June 11, 2014

I Remember When Playing Games was Easy

Filed under: Main — admin @ 12:01 am

The excitement was palpable. A new game. A shiny new CD or — years earlier — a stack of floppies. After a torturous few minutes, you were up and playing the latest game. Those were the days.

Installing a new game today is more of an ordeal than an anticipation-building experience.

Case in point: Recently I purchased a game. It was on Steam, so the game was downloaded to my PC from the Internet. No shiny CD, no stack of floppies.

At broadband speeds, it was an annoying 2 hours to download the entire game, some 13GB of data. Compared to the old days, that’s probably in line: I’d have to drive to the local Egghead or Software Etc., browse the games, read the box, pretend like I wasn’t a spazz, calmly check out, race back home, and eagerly install the game.

Yeah, that would have been about two hours.

Of course, back then, I’d install the game and then do something quite remarkable: I’d actually start playing it.

When I downloaded my game from Steam, I figured it was done. The software was on my PC, and the big, tempting button on the screen read: Play

I clicked it.

Then, naturally, the game had to finish installation. That I can understand: It needs to check out my hardware, add drives and such.

The annoying driver, of course, is Direct X. My PC, having many games installed (but not too many, just in case my publisher is reading this [and they aren’t]), the PC already has Direct X installed. And it should be updated, right Microsoft? Windows Update runs once a week, so it should keep Direct X updated, right?

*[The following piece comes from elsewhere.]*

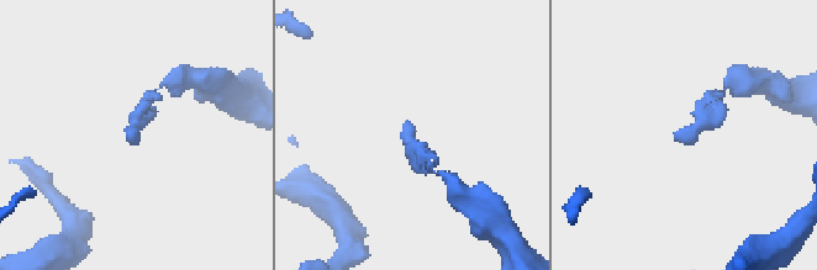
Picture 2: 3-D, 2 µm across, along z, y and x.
act=look view=em slice=xy step=8 show=tint pic=2 at=(407, 120)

It doesn’t. Or at least it seems that way, because every dang doodle game I install has to check for Direct X and install the latest version.

Every. One.

Direct X is Windows technology that allows games to directly access the PC’s hardware, making them run faster. Or something.

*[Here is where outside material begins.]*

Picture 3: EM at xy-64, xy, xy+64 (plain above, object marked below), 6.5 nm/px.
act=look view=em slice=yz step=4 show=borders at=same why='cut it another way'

Apparently, every game I install is just too stupid to say, “Hey! Look: Direct X is already installed. And by gum, it’s the version I want, or later. I’m good to go!” But no: Direct X is always re-installed. Or something.

So I thought I was ready to play the game.

Wrong.

The game wanted me to log into my Windows account, just so I could share my scores and screenshots with other Windows game players — probably all seven of those people who bought Zune music players. I skipped that step, figuring, “Who cares?” That was a mistake.

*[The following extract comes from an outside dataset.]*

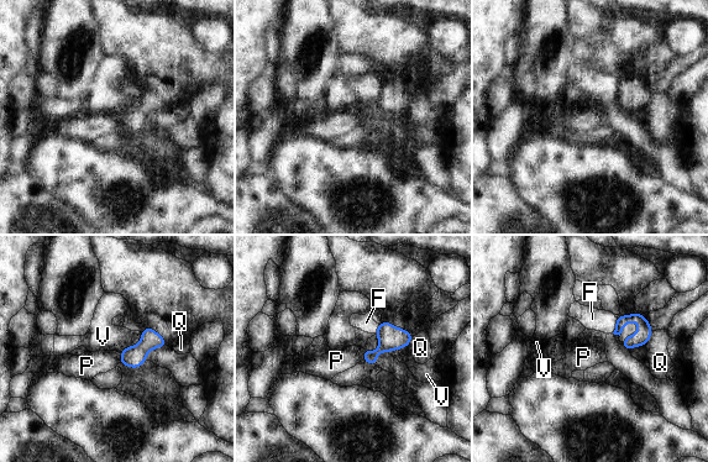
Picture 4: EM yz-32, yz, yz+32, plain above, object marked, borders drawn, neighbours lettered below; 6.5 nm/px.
act=leave each=F:other,P:other,Q:other,V:other border=4:(140, 331), (141, 340), (120, 352) found='none of them fits'

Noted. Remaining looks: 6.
act=look view=3d um=2 pic=1 at=(626, 371) why='an open end'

After playing for an hour, I attempted to save the game. I couldn’t save, of course, because Microsoft wanted me to log into my account. It wouldn’t let me, because it also needed newer drivers.

I quit the game. I tried to sign into the Windows Play or whatever it was called. It updated. Twice. Then I tried to start my game again.

Again, it wouldn’t let me play: I needed another update.

Many agonizing moments later, I got to play my game again. Nothing was saved, of course, so I had to re-live the first hour of the game. But now it works, despite all the consternation — a frustrating process that didn’t exist back when games were just software and the Internet was for us scientists.